Von meinem Balkon aus sehe ich nun, einer Filmkulisse ähnlich, ein Forum genanntes Schloß und frage mich, ob das grandios taktlos ist, oder ob es eben auch seine Zeit braucht, um ehrwürdig zu werden. Es ist die Erinnerung an gute Arbeit, die mich und sicher auch einige Kollegen um das andere Bauwerk an selber Stelle trauern läßt.
Meine Freude finde ich, wo ich Menschen treffe, die miteinander reden wollen.
Ich will mich nicht zerstreuen lassen, sondern für die nächste Arbeit neu sammeln.
Im Alltag müssen wir uns gegenseitig Freude machen, und da könnte ich jetzt lange und bewegt über Briefe und E-Mails berichten. Von daher kommt die Bestärkung, die Aufforderung, zu bleiben: „Du wirst noch gebraucht.“ Nein, es „kommt kein Wunder, kommt kein guter Hirt“.
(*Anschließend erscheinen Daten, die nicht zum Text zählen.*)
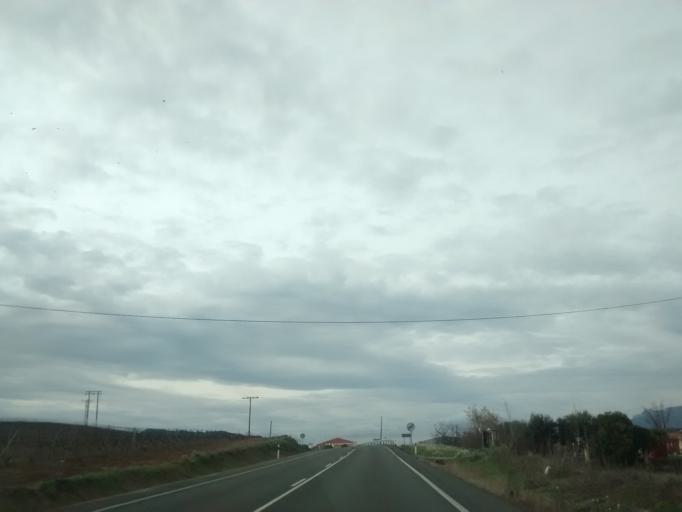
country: ES
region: La Rioja
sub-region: Provincia de La Rioja
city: Torremontalbo
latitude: 42.4946
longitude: -2.6702
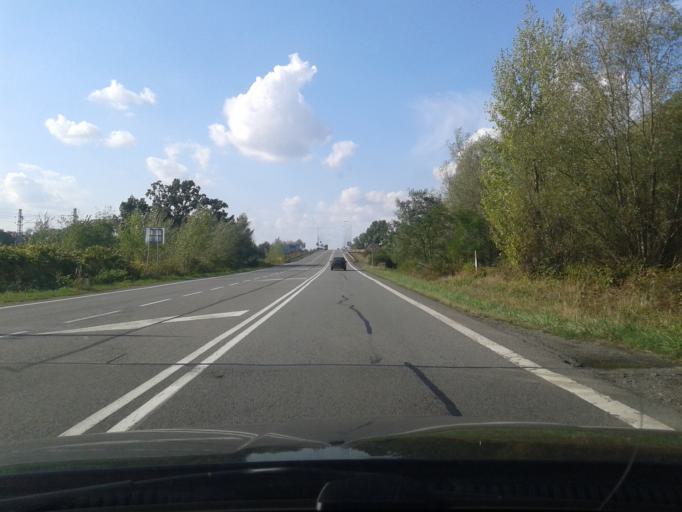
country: CZ
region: Moravskoslezsky
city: Stary Bohumin
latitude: 49.9137
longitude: 18.3278
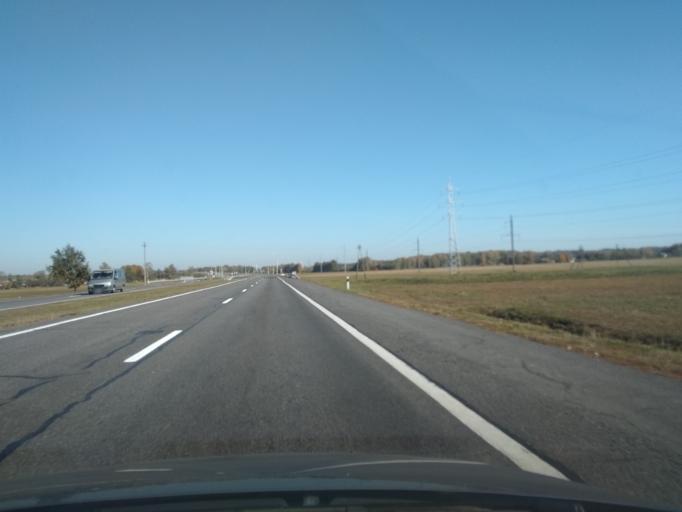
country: BY
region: Brest
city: Horad Kobryn
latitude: 52.1983
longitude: 24.4144
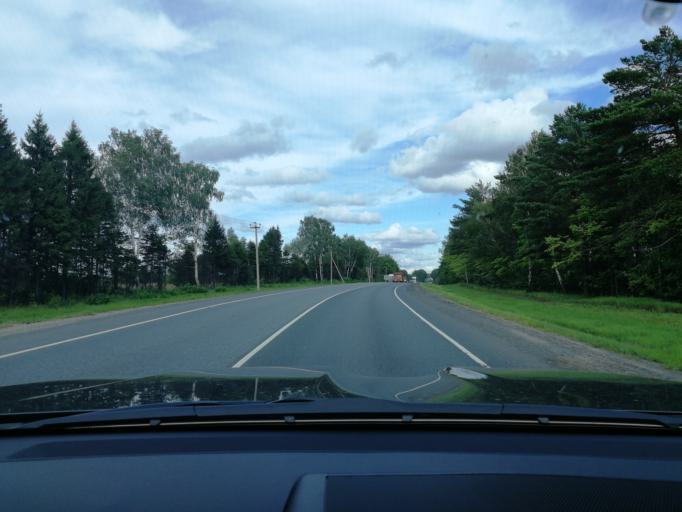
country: RU
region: Moskovskaya
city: Mikhnevo
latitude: 55.0723
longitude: 37.8161
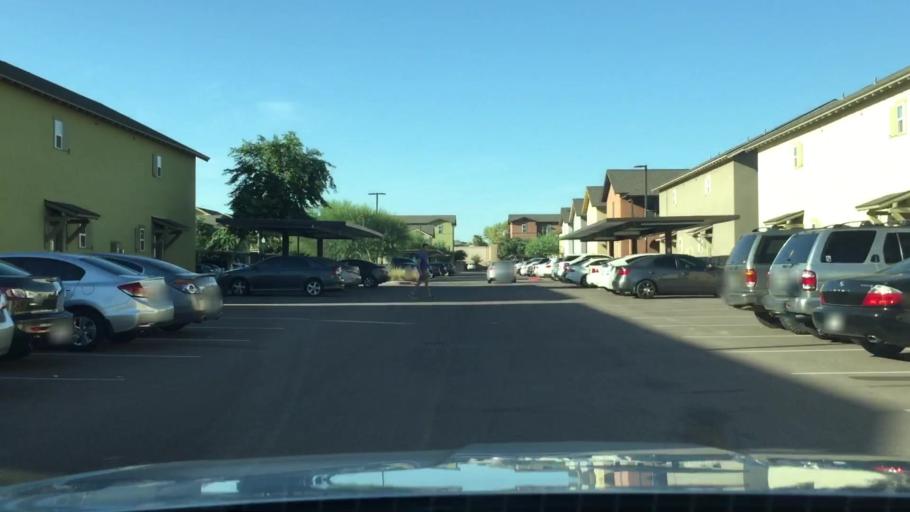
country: US
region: Arizona
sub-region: Maricopa County
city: Tempe Junction
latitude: 33.4235
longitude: -111.9657
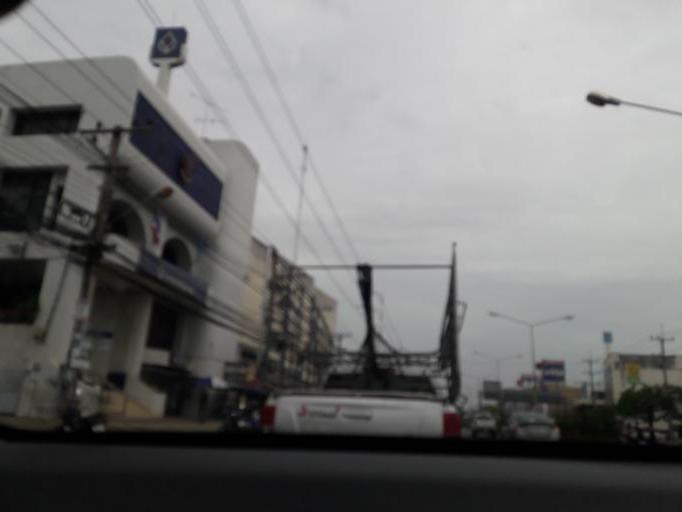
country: TH
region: Ratchaburi
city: Damnoen Saduak
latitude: 13.5313
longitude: 99.9672
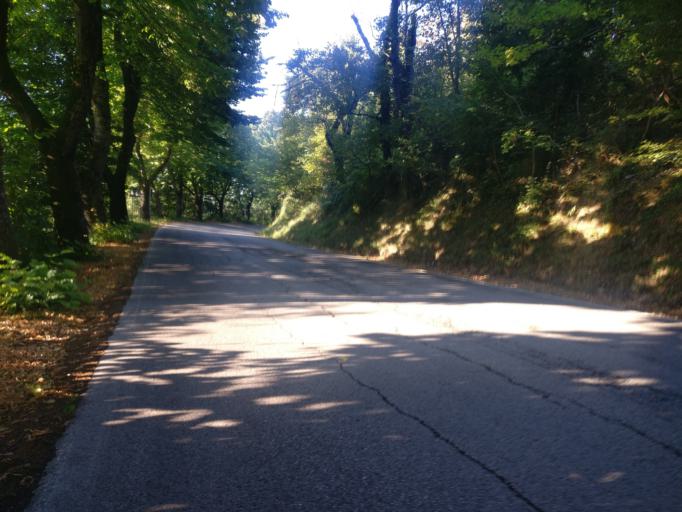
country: IT
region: The Marches
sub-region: Provincia di Ascoli Piceno
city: Montedinove
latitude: 42.9793
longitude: 13.5960
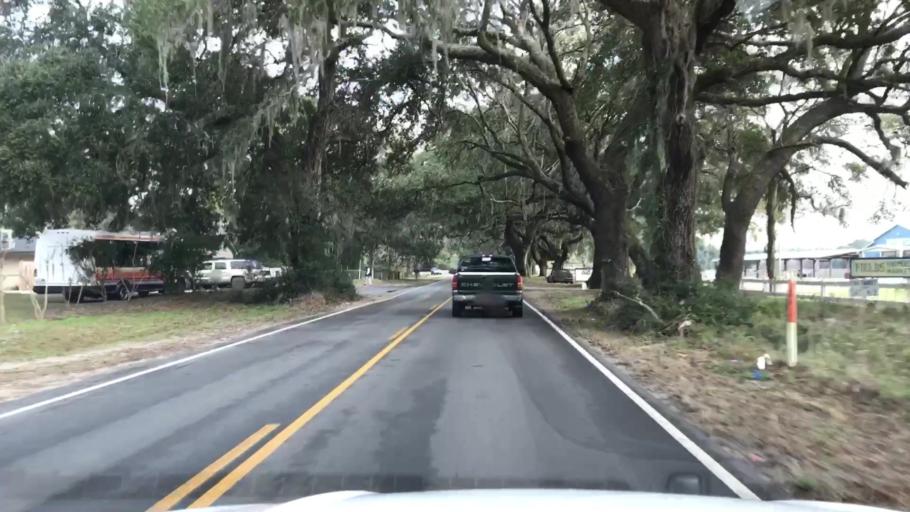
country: US
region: South Carolina
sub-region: Charleston County
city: Folly Beach
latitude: 32.6835
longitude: -80.0243
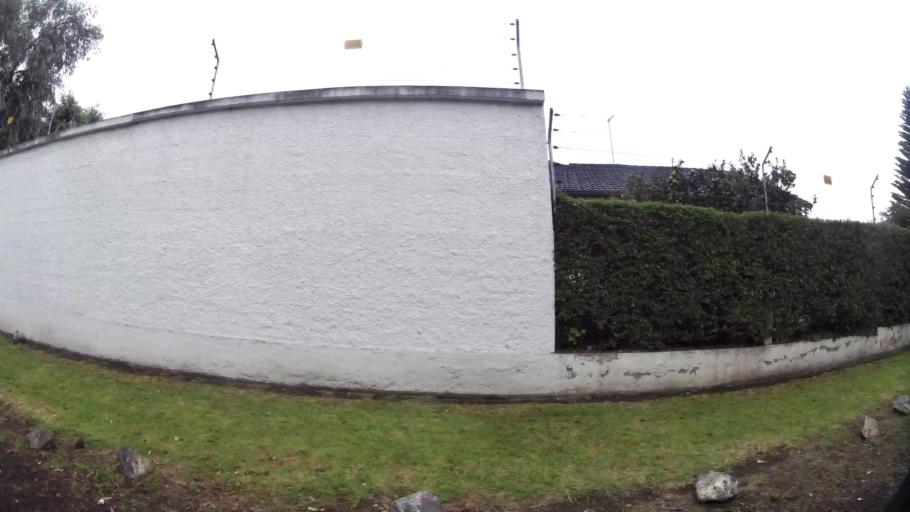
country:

Doch hoch soll er leben, überleben, denn wahrlich: Er wird gebraucht, Jorge Bergoglio, gewählter Vertreter einer Religion, die ihre schönen Kirchen erbaut und ihre Aufgabe den Menschen gegenüber oft genug gröblich verletzt hat. Dieser Papst mischt Reden und Handeln glaubwürdig und erstaunlich. Exkommuniziert die Mafia und fordert Einsicht. Er rüttelt in biblisch schöner Sprache an den Grenzstäben der Macht. Vielleicht sollten wir die Überzeugung abtun, daß uns diese reiche mächtige Kirche nichts mehr angeht. Wieder mal hingehen? Darauf weiß ich im Moment keine Antwort.
Ach ja! Die Mutter des jungen Mannes hat das Bild von Tugçe nicht bespuckt! Das hat die Zeitung mit den großen Buchstaben erfunden, und es ist rausgekommen.
Freude? Ich werde im Fahrstuhl, beim Einkaufen und in Veranstaltungen auf den „RotFuchs“ angesprochen. Mach das weiter, höre ich. Das werde ich mir überlegen.